When network access control (NAC) vendor Vernier Networks admitted it was quietly re-launching itself under a new name and approach, some in the industry suggested it was the beginning of difficult times in the NAC market.
One analyst suggested the NAC market had grown too crowded and that smaller companies would either follow Vernier's lead or go away because far fewer enterprises are adopting the technology than vendors had initially expected or hoped.
With that in mind, SearchSecurity.com spent the past week asking users, analysts and vendors the big question -- is NAC dead? After all, most enterprises seem to have dismissed NAC as too complicated and expensive for their environment, and as 451 Group Senior Analyst Paul Roberts noted, IT professionals have found ways to bolster access control using the technology they already have instead of investing in new NAC products.
Based on the feedback that has come in, the answer is no. It's not that IT professionals see no value in NAC, it's just that they're waiting for the market to mature. Many seem content to wait for bigger IT infrastructure vendors like Microsoft and Cisco to flesh out their NAC programs.
"We explored using off-the-shelf NAC solutions, including Vernier, and we concluded the technology is only good if you can cover every port in your company," said Dave Bixler, CISO for Siemens IT Solutions and Services Inc., a subsidiary of Munich-based Siemens AG. "We had to weigh if NAC was something we had to put at the top of our list or if we could wait 18 months to see what Microsoft does. We decided we can wait."
Rich Mogull, a former Gartner analyst and founder of independent security consultancy Securosis, said many enterprises have taken Bixler's approach, which is bad news for the smaller NAC vendors.
"The NAC market faces a challenge because two of the biggest forces on Earth -- Cisco and Microsoft -- have decided they want the technology," he said. As a result, enterprises have frozen their NAC plans, waiting to see what happens with these two vendors. "Eventually getting NAC from a larger IT vendor makes sense to many companies that would rather have it built into their larger infrastructure than spend the money on a bolt-on NAC product," he added.
Bixler noted that his company is like a lot of Windows-based operations: They are waiting for Microsoft to release its Longhorn Server, and many hope that will be enough to meet their NAC requirements without the need to invest in the products of smaller vendors.
That doesn't mean smaller NAC vendors should be dismissed as an endangered species, Mogull said.
"In the long term, everyone will have to work with Cisco and Microsoft.
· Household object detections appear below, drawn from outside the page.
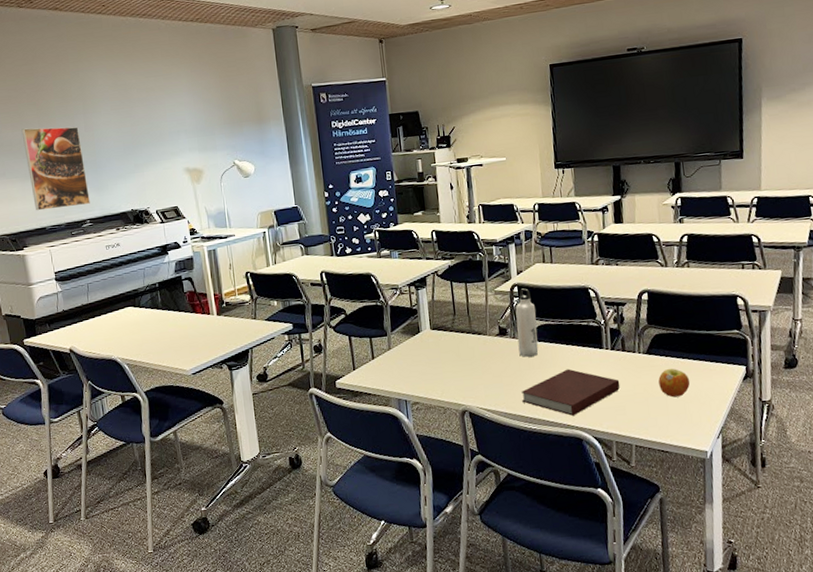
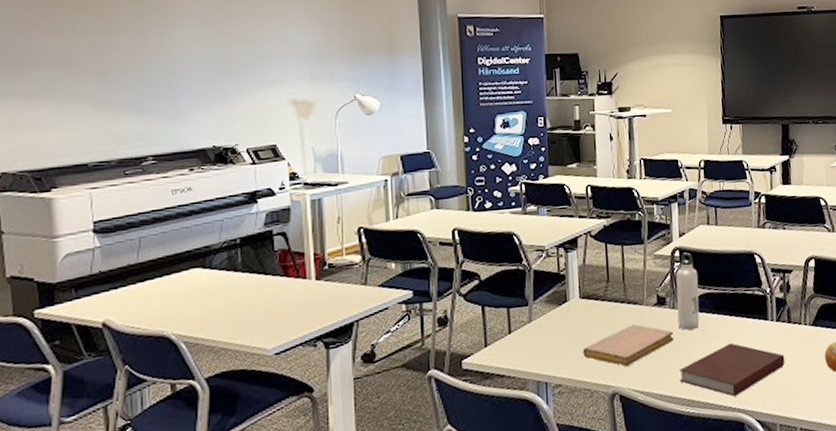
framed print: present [21,127,90,211] -> none [69,38,156,142]
notebook: none [435,352,516,388] -> present [583,324,674,366]

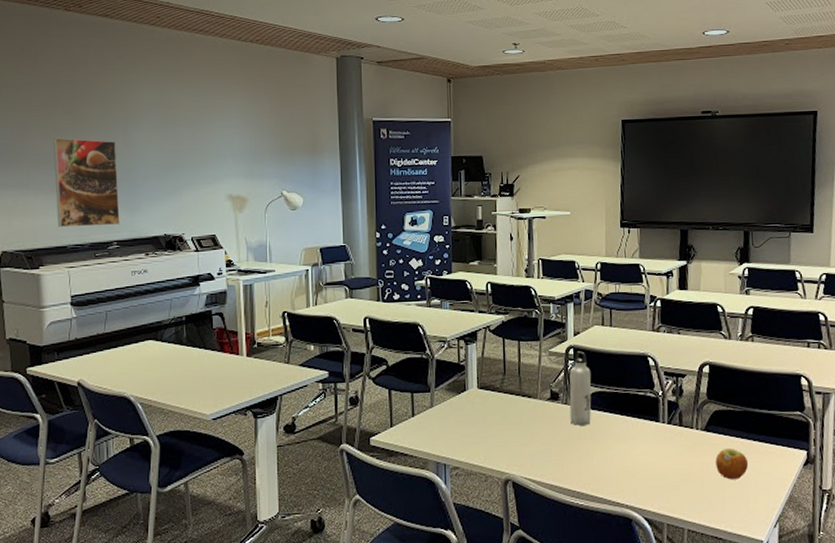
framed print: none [69,38,156,142] -> present [53,138,120,228]
notebook: present [583,324,674,366] -> none [479,417,566,455]
notebook: present [679,343,786,396] -> none [569,441,675,493]

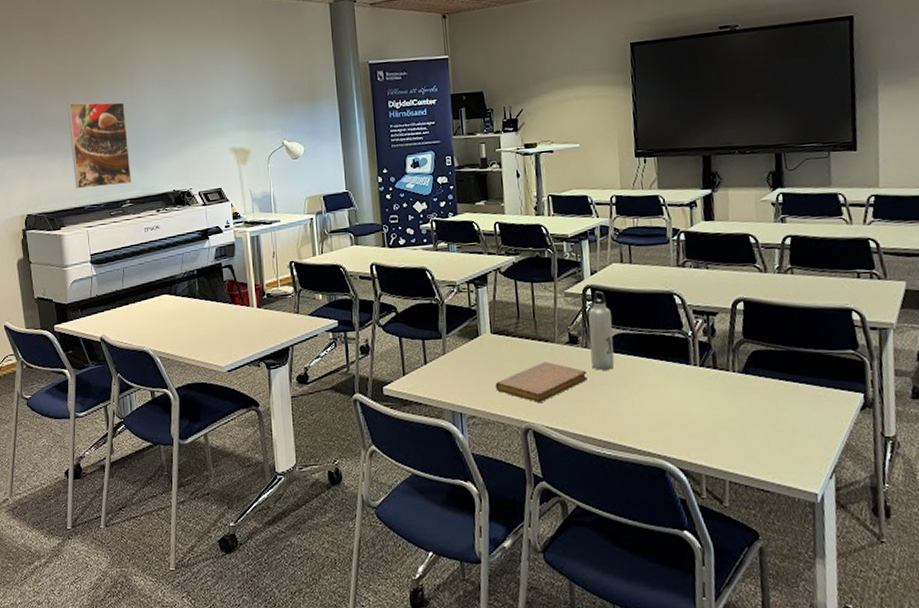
notebook: none [479,417,566,455] -> present [495,362,588,402]
apple: present [715,447,749,480] -> none [757,391,796,427]

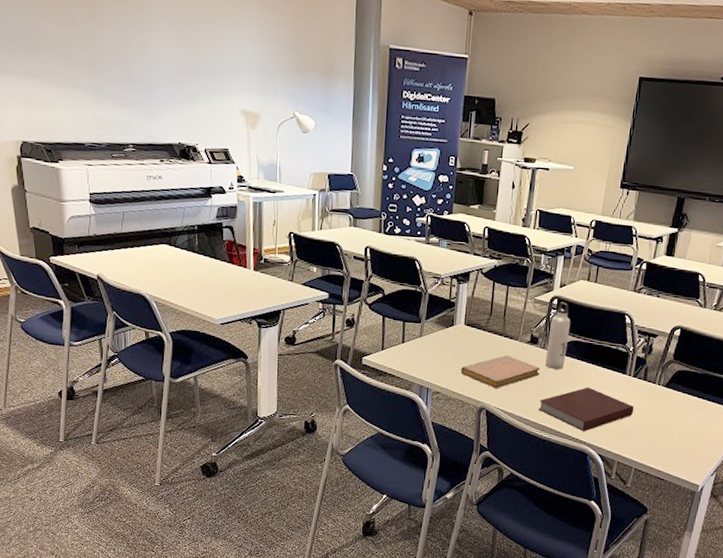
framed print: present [67,102,131,189] -> none [68,29,136,128]
notebook: none [593,386,711,442] -> present [538,387,634,431]

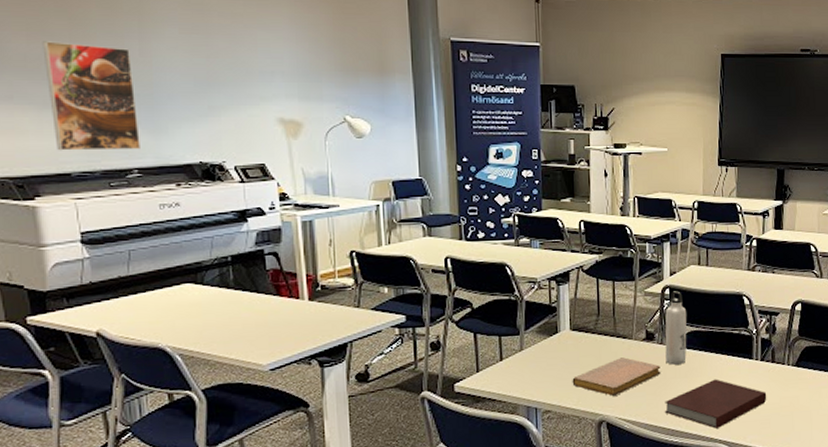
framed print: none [68,29,136,128] -> present [42,41,140,151]

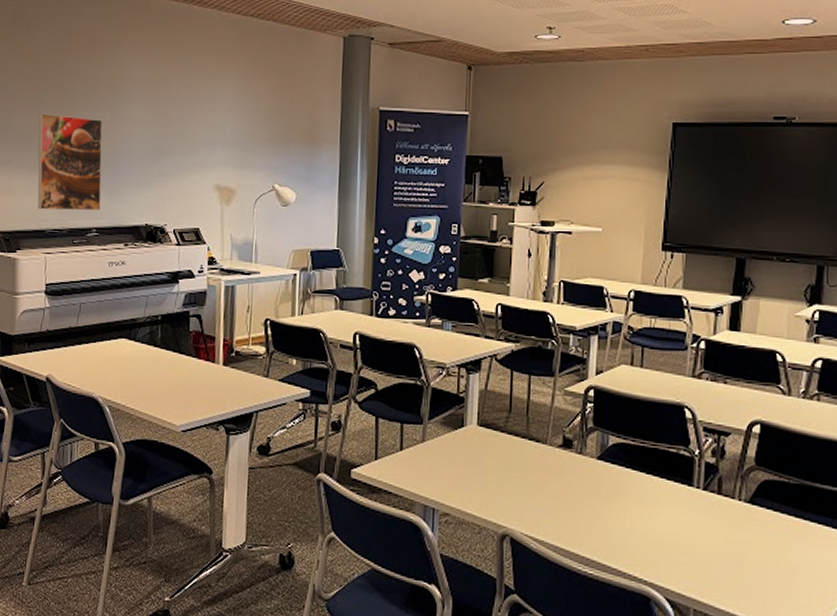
notebook: present [572,357,661,396] -> none [475,464,578,507]
notebook: present [664,379,767,429] -> none [578,504,709,566]
water bottle: present [665,291,687,365] -> none [584,393,614,481]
On the other hand, Microsoft and Cisco haven't successfully provided all the manageability and functionality customers want, and that's where there's opportunity for the smaller companies that can understand that," he said.
Mike Chapple, an IT security professional with the University of Notre Dame, said he's not surprised to see some of the smaller players dropping out of the market, since they have a couple of strikes against them when compared to product offerings from the larger companies.
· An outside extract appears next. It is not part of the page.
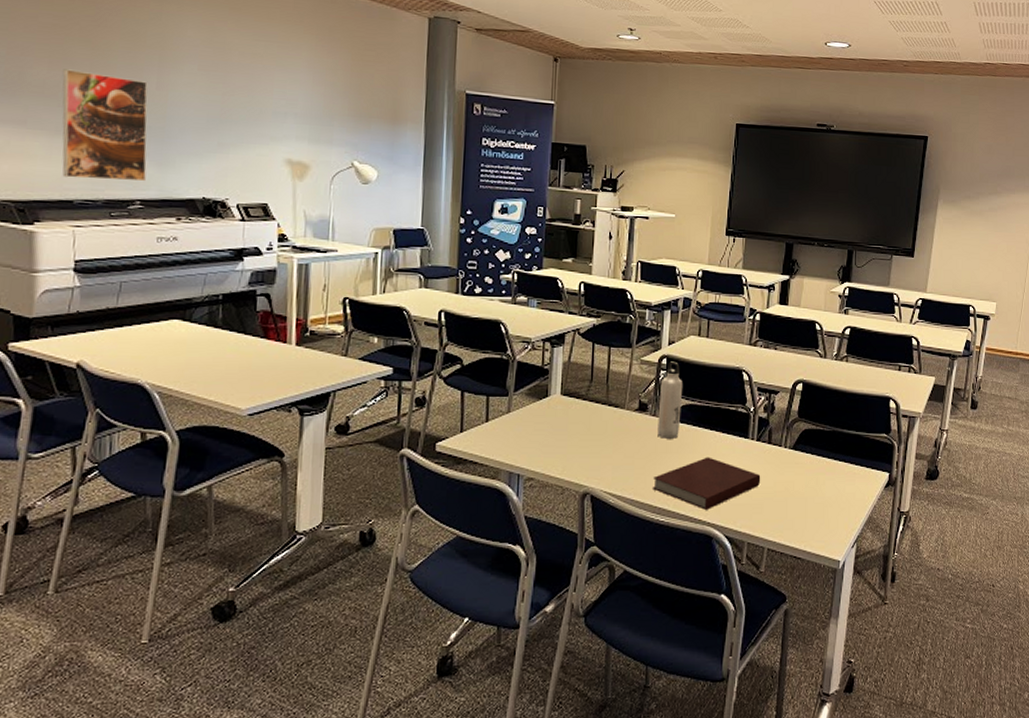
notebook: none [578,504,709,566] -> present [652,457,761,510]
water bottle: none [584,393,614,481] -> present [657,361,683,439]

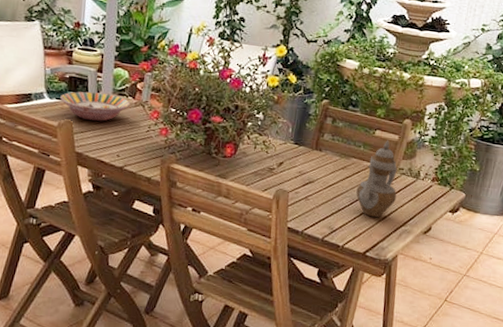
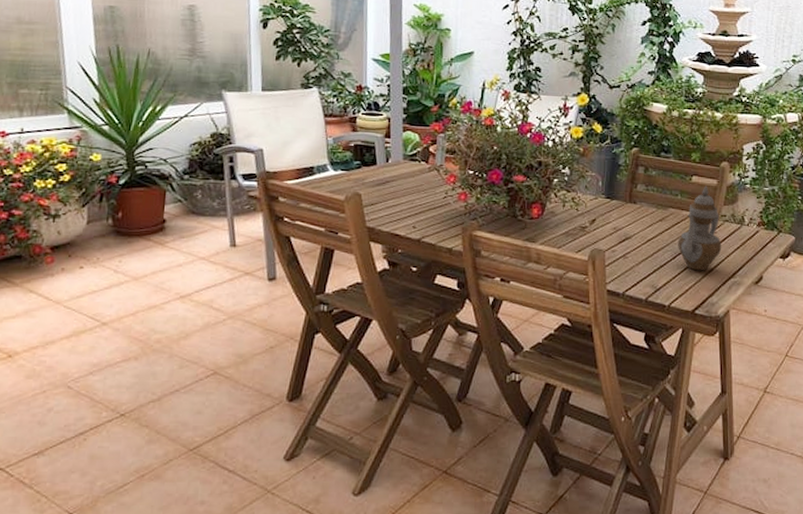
serving bowl: present [60,91,131,121] -> none [346,159,424,192]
"I think many IT folks want to deal with as few vendors as possible to simplify their infrastructures, and when [you can] purchase a NAC solution from the same company that provides your switch gear, you don't lose sleep worrying about incompatibility issues," he said, adding that it's also hard to ignore that larger companies have more marketing muscle and can easily promote their products both within their existing customer base and with new customers.
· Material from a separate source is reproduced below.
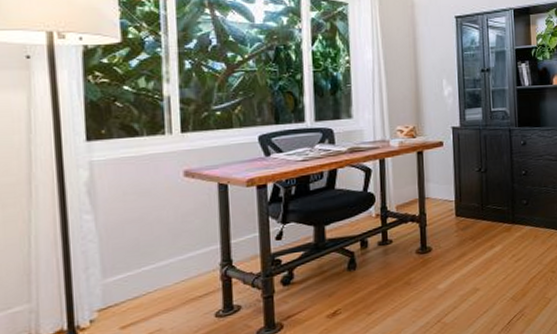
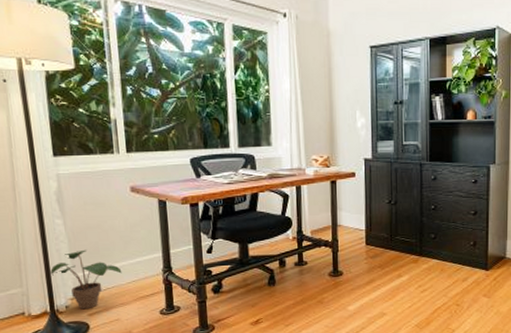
potted plant: none [72,248,168,323] -> present [50,249,122,310]

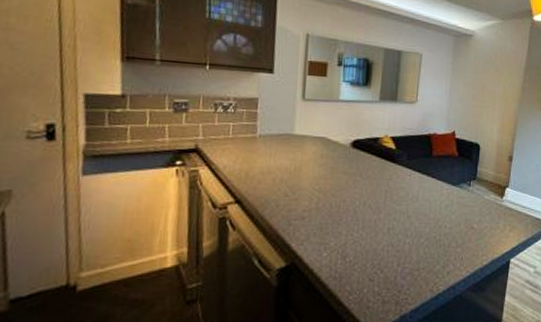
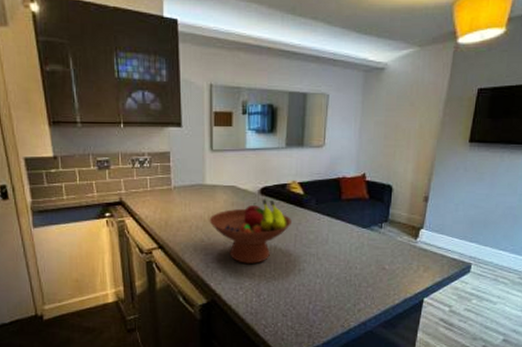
fruit bowl: none [295,152,382,223] -> present [209,199,291,265]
In the final analysis, he said, instability in the NAC market should not be interpreted as the coming demise of NAC as a technology. The market is simply starting to mature and consolidate down to the major players.
"The major players will see a bigger piece of a bigger pie over the next few years as enterprises begin or continue NAC deployments," Chapple said.
Mogull agreed, saying that NAC isn't going to go away because it offers too much value to just disappear. "The bottom feeders of the market will go away, but not the technology itself," he said.
As enterprises try to sort out their NAC plans, Burton Group analyst Pete Lindstrom said it's important to think of NAC as an emergent property of all their products working together.
"[Enterprises] should evaluate all of their technical solutions' ability to integrate with each other," he said. "That typically means sticking to the fewest number of vendors possible."